The regular candidate of the minority for the Democratic complimentary vote was J. O. Davis, a gentleman of the highest character. But eight of the Democratic members voted against him. Seven of the eight, Assemblymen Black, Collum, Hopkins, Lightner, O'Neil and Wheelan and Senator Hare voted for Harry P. Flannery, a San Francisco saloon-keeper; the eighth, Senator Kennedy, voted for William H. Langdon. Six Democratic Senators and thirteen Democratic Assemblymen voted for Mr. Davis. They were: Senators Campbell, Cartwright, Curtin, Holohan, Miller, and Sanford; Assemblymen Baxter, Gibbons, Gillis, Irwin, Johnson of Placer, Juilliard, Maher, Mendenhall, Odom, Polsley, Preston, Stuckenbruck and Webber.

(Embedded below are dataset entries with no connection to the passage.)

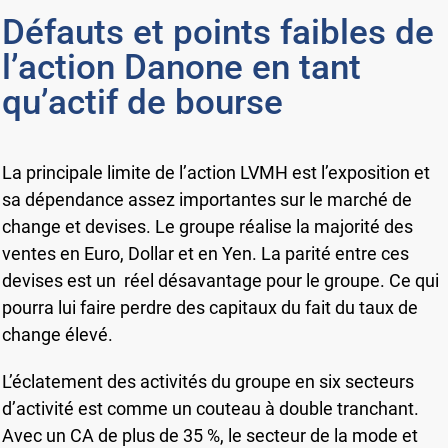
Défauts et points faibles de
l’action Danone en tant
qu’actif de bourse
La principale limite de l’action LVMH est l’exposition et
sa dépendance assez importantes sur le marché de
change et devises. Le groupe réalise la majorité des
ventes en Euro, Dollar et en Yen. La parité entre ces
devises est un réel désavantage pour le groupe. Ce qui
pourra lui faire perdre des capitaux du fait du taux de
change élevé.
L’éclatement des activités du groupe en six secteurs
d’activité est comme un couteau à double tranchant.
Avec un CA de plus de 35 %, le secteur de la mode et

[19] It is interesting to note that when a good citizen gives effective resistance to the machine, that the machine invariably starts the cry - "He is a candidate for the United States Senate." The open candidacy - and liberal advertising - of a machine man for the Federal Senatorship causes no adverse comment. For an anti-machine man to so aspire - or the suspicion in machine breasts that he so aspires - is heralded as evidence of his complete unworthy and irresponsibility.

[20] But when the machine Republicans of a State unite with Democrats to elect a machine man to the Federal Senate, no such difficulties attend them. Note the election by a coalition of machine Republicans and machine Democrats in Illinois of "Billy" Lorimer, the notorious "blond boss" of the stockyards, to the United States Senate.

[21] Senator Bell, although a Republican, was excluded because he would not make his peace with Walter Parker, the Southern Pacific boss of the political district lying south of Tehachepi. See Chapter 11, Organization of the Senate.

[22] Caminetti's explanation of his vote, as printed in the Senate Journal, is in full as follows:

"Mr. President: During the campaign of 1906, in the Tenth Senatorial District, resulting in my election as Senator, I made the question of 'The election of United States Senators by direct vote of the people' one of the leading issues upon which I asked the suffrage of the people. I then pledged myself in all my speeches and in the press, to endeavor to secure the passage of a law by the Legislature in case of my election having that object in view, and in case of failure in the effort I would nevertheless follow that principle and vote for the choice of a majority of the qualified electors of that district in the selection of a Senator during my term of off cue.

"The last session of the Legislature failed to enact the necessary legislation on the subject, but the people of my district have nevertheless plainly indicated to me that Hon. George C. Perkins was at the last election, and now is, their choice for the United States Senatorship.

"Under these circumstances I feel in honor bound by my pledges to the people of the Tenth Senatorial District, to record the choice of a majority of the qualified electors thereof for Hon. George C. Perkins for United States Senator, hoping in so doing that it will never again be necessary for a member of the Legislature to vote the choice of the people of his district in this, or any other, indirect way, but that this Legislature will rise superior to partisanship and give to the people hereafter an opportunity, under suitable laws, to vote directly for candidates for that office. Should this Legislature fail in this high duty to the public, I trust that the people, in whom all power resides, will hereafter take up this matter in the way the people of the Tenth Senatorial District did two years ago, and thus be able in all legislative districts of the State to record their choice for the exalted office of United States Senator."